The distributive property is a fundamental concept in algebra that helps simplify expressions. It allows you to multiply a single term across other terms inside a set of parentheses. The basic formula for the distributive property is:

• \( a(b + c) = ab + ac \)

This means you distribute the outside term, \(a\), to each term inside the parentheses, \(b\) and \(c\).
In the original problem, we apply the distributive property several times. Initially, it’s used to expand \(2(x-1)(9x^2 - 1)\). You distribute \(2(x-1)\) to both \(9x^2\) and \(-1\).
Firstly, distribute \(2(x-1)\) with \(9x^2\) and then \(2(x-1)\) with \(-1\), giving us:

• \(2x(9x^2) - 2(9x^2) + 2x(1) - 2(1)\)

Simplifying each part leads to the new expression:

• \(18x^3 - 18x^2 + 2x - 2\)

The distributive property is a powerful tool that allows for breaking down complex expressions into simpler ones.
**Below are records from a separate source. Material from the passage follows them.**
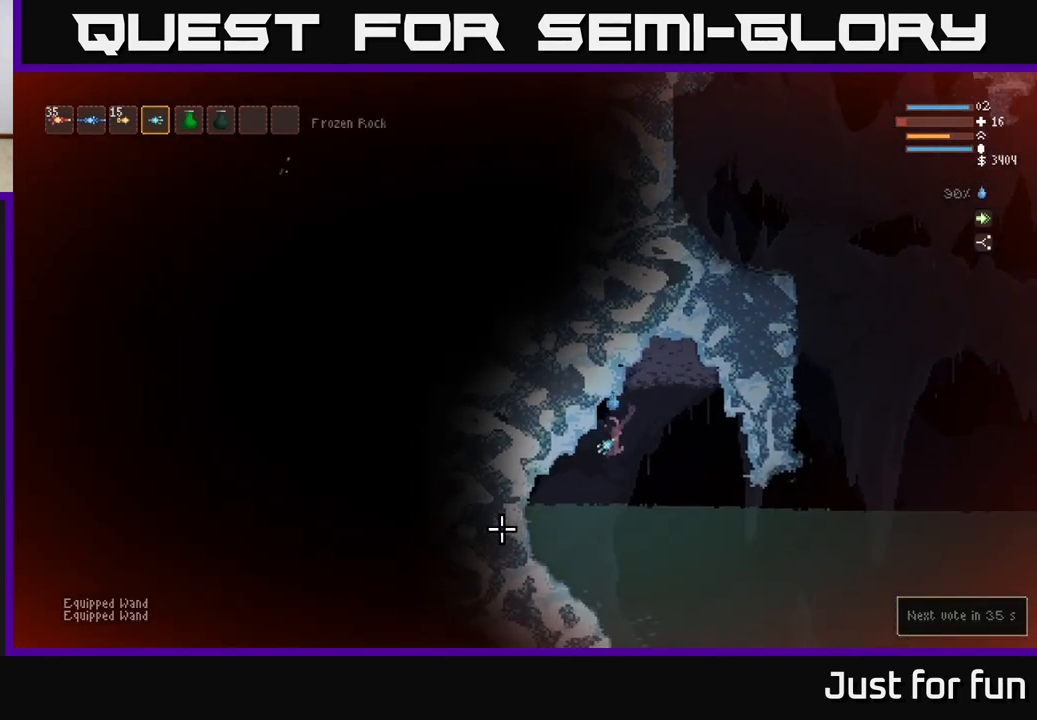
{"buttons": [], "left_stick": "down-right", "right_stick": "down", "events": [[17, "left_stick", "down-left"], [217, "left_stick", "down"], [267, "right_stick", "down"], [333, "left_stick", "down-right"]]}
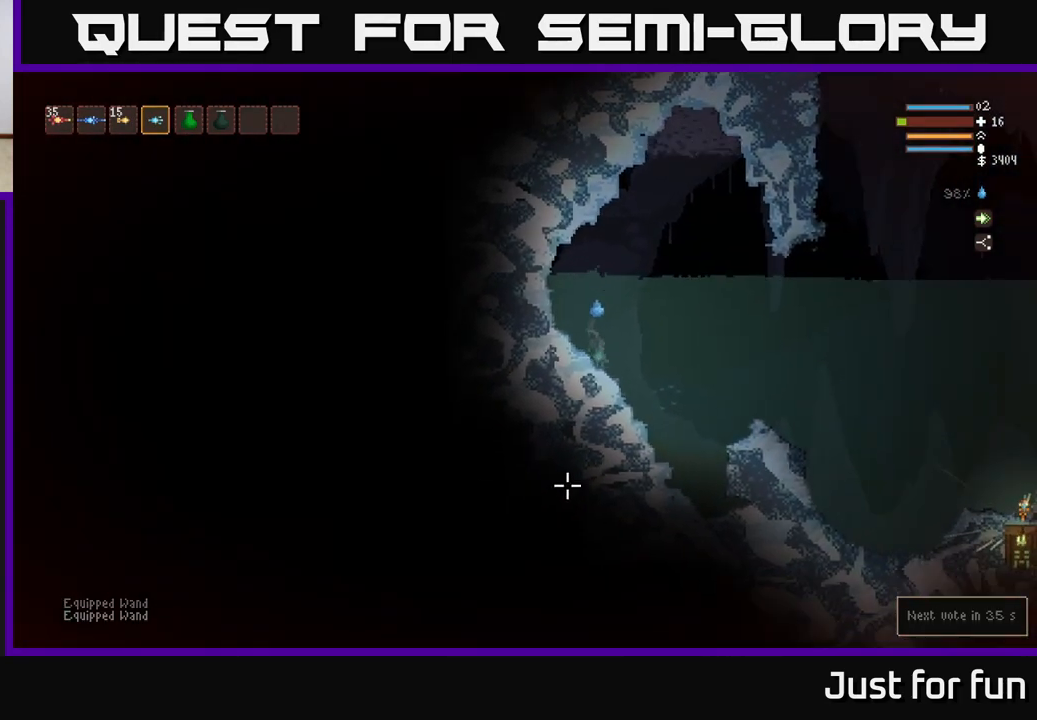
{"buttons": ["L2"], "left_stick": "right", "right_stick": "down", "events": [[133, "L2", "down"], [133, "left_stick", "right"]]}
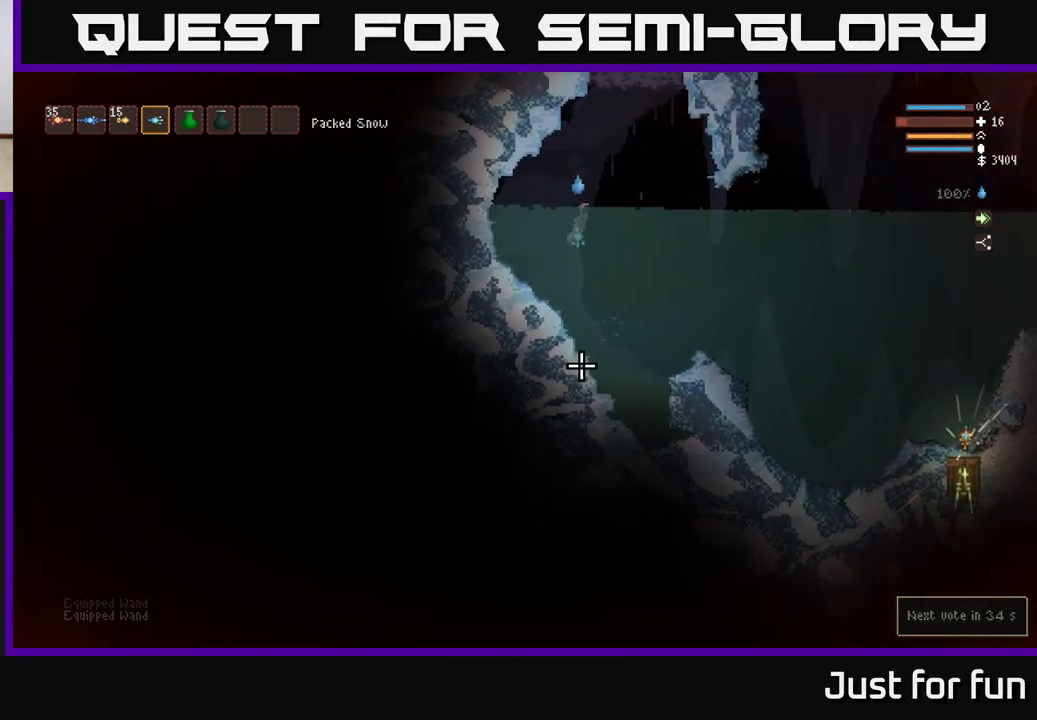
{"buttons": [], "left_stick": "right", "right_stick": "down", "events": [[150, "L2", "up"], [400, "left_stick", "center"], [467, "left_stick", "right"]]}
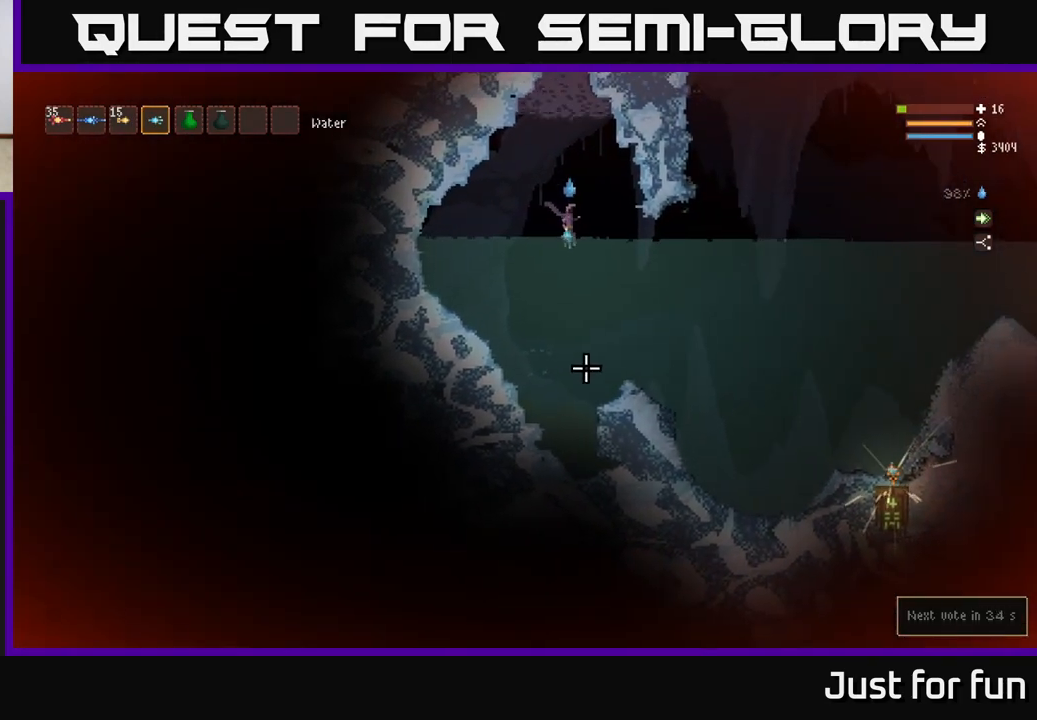
{"buttons": [], "left_stick": "right", "right_stick": "down", "events": [[100, "L2", "down"], [217, "L2", "up"]]}
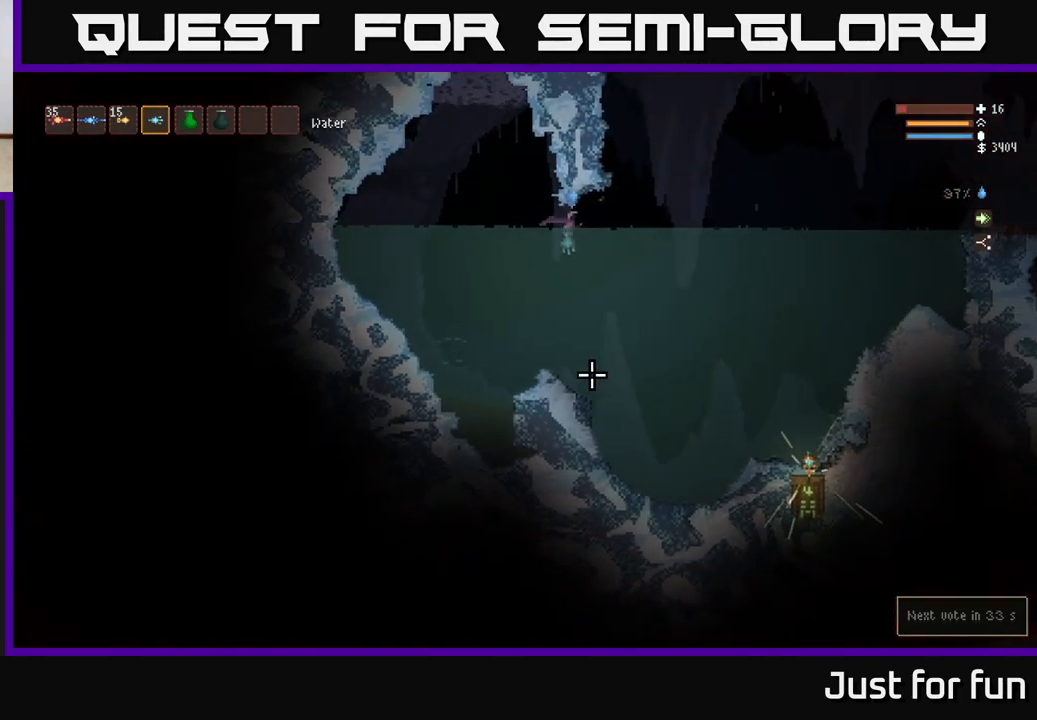
{"buttons": ["L2"], "left_stick": "center", "right_stick": "up-left", "events": [[17, "L2", "down"], [150, "L2", "up"], [217, "L2", "down"], [350, "right_stick", "left"], [400, "right_stick", "up-left"], [433, "left_stick", "center"]]}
The difference of squares is another handy algebraic tool for simplifying expressions. It is the product of two conjugate binomials,

• \((a - b)(a + b) = a^2 - b^2\)

This means you take the square of the first term, \(a\), and subtract the square of the second term, \(b\).
In the given exercise, the terms

• \((3x-1)(3x+1)\)

fit this pattern. By applying the difference of squares, we get

• \((3x)^2 - 1^2 = 9x^2 - 1\)

This reduced form

• \(9x^2 - 1\)

makes it easier to combine with other terms in the expression when distributing. Understanding the difference of squares helps simplify polynomials quickly, turning daunting expressions into manageable pieces.

Combining like terms is an essential skill in simplifying algebraic expressions. Like terms are terms that have the same variable raised to the same power. You can only combine coefficients of these like terms.
In the exercise, once the terms are expanded and simplified, it's time to combine like terms:

• Combine the \(x^3\) terms: \(2x^3 + 18x^3 = 20x^3\)
• Combine the \(x^2\) terms: \(0 - 18x^2 = -18x^2\)
• Combine the \(x\) terms: \(-13x + 2x = -11x\)
• Finally, combine the constant terms: \(-1 + 1 - 2 = -2\)

The simplified expression is

• \(20x^3 - 18x^2 - 11x - 2\)

Recognizing and combining like terms is essential to arriving at the simplest form of an expression, ensuring your answer is clean and concise.